Eat Foods Rich in Betaine: Betaine, found in foods like beets, spinach, quinoa, and wheat bran, can help lower homocysteine levels by facilitating its conversion to methionine.


Limit Alcohol Consumption: Excessive alcohol intake can interfere with the body's ability to metabolize and remove homocysteine. Limiting alcohol consumption or avoiding it altogether can help reduce homocysteine levels.


Quit Smoking: Smoking increases homocysteine levels and oxidative stress in the body. Quitting smoking can lead to a reduction in homocysteine levels and improve overall health.


Exercise Regularly: Regular physical activity can help lower homocysteine levels by improving circulation, reducing inflammation, and enhancing overall metabolic health.


Maintain a Healthy Weight: Obesity is associated with higher homocysteine levels. Maintaining a healthy weight through a balanced diet and regular exercise can help lower homocysteine levels.

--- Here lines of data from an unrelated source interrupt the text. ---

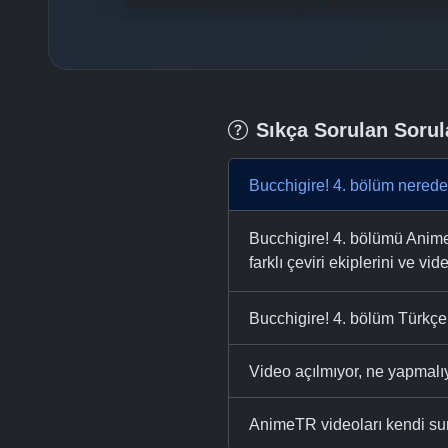
Sıkça Sorulan Sorul
Bucchigire! 4. bölüm nerede
Bucchigire! 4. bölümü AnimeT
farklı çeviri ekiplerini ve vid
Bucchigire! 4. bölüm Türkçe 
Video açılmıyor, ne yapmal
AnimeTR videoları kendi su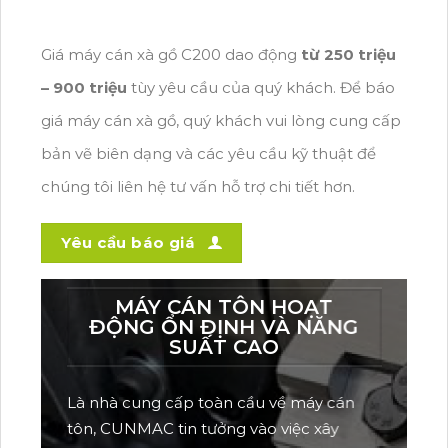
Giá
máy cán xà gồ C200
dao động
từ 250 triệu
– 900 triệu
tùy yêu cầu của quý khách. Để báo
giá
máy cán xà gồ,
quý khách vui lòng cung cấp
bản vẽ biên dạng và các yêu cầu kỹ thuật để
chúng tôi liên hệ tư vấn hỗ trợ chi tiết hơn.
Yêu cầu báo giá
GIỚI THIỆU CUNMAC
Là doanh nghiệp có hơn 15 năm kinh
nghiệm trong việc thiết kế và chế tạo các
loại máy cán kim loại, phục vụ cho ngành
thép tại Việt Nam. Dựa trên nguồn lực hiện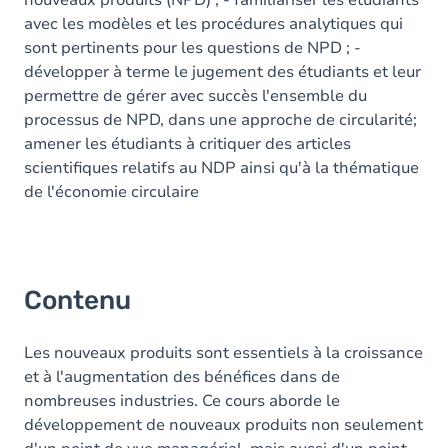
nouveaux produits (NPD) ; - familiariser les étudiants
avec les modèles et les procédures analytiques qui
sont pertinents pour les questions de NPD ; -
développer à terme le jugement des étudiants et leur
permettre de gérer avec succès l'ensemble du
processus de NPD, dans une approche de circularité;
amener les étudiants à critiquer des articles
scientifiques relatifs au NDP ainsi qu'à la thématique
de l'économie circulaire
Contenu
Les nouveaux produits sont essentiels à la croissance
et à l'augmentation des bénéfices dans de
nombreuses industries. Ce cours aborde le
développement de nouveaux produits non seulement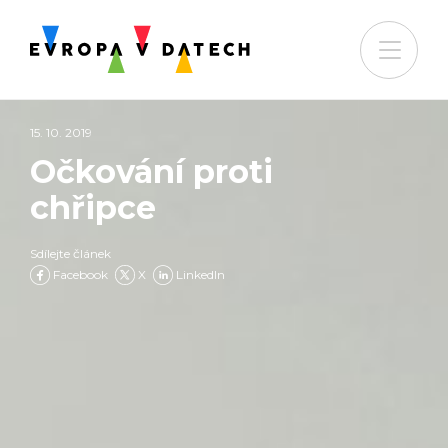
15. 10. 2019
Očkování proti
chřipce
Sdílejte článek
Facebook
X
LinkedIn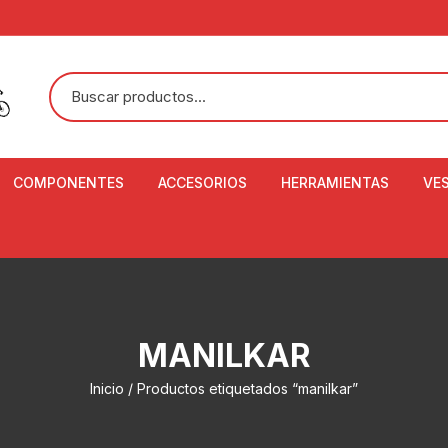
COMPONENTES
ACCESORIOS
HERRAMIENTAS
VE
ACEITE DE SUSPENSIÓN Y
BANDANAS
ALICATE CORTACABL
CA
SHOX
BOTELLAS
BALANZA DIGITAL
CO
ADAPTADOR DE DISCO
ZA
CADENA DE SEGURIDAD
DESMONTABLE DE LL
MANILKAR
AJUSTE DE TIJAS
CO
CASCOS
EXTRACTOR DE BOT
Inicio
/ Productos etiquetados “manilkar”
BOTTOM BRACKET
BRACKET
CO
CINTA DE MANILLAR
AROS
EXTRACTOR DE CATA
CU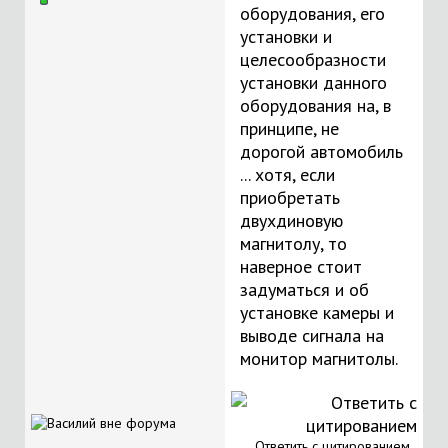
оборудования, его
установки и
целесообразности
установки данного
оборудования на, в
принципе, не
дорогой автомобиль
... хотя, если
приобретать
двухдиновую
магнитолу, то
наверное стоит
задуматься и об
установке камеры и
выводе сигнала на
монитор магнитолы.
Ответить с цитированием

Consider Supplementation: If dietary intake is inadequate or if there are absorption issues, supplementation with B vitamins (B6, B12, folate) may be necessary. However, it's essential to consult with a healthcare professional before starting any supplementation regimen.


Manage Stress: Chronic stress can contribute to elevated homocysteine levels. Practicing stress-reducing techniques such as meditation, yoga, deep breathing exercises, or spending time in nature can help lower stress levels and subsequently reduce homocysteine levels.


Get Enough Sleep: Poor sleep quality and duration have been linked to higher homocysteine levels. Aim for 7-9 hours of quality sleep per night to support overall health and lower homocysteine levels.


By incorporating these strategies into your lifestyle, you can effectively lower homocysteine levels and reduce the associated health risks. However, it's essential to consult with a healthcare professional before making significant dietary or lifestyle changes, especially if you have underlying health conditions or are taking medications.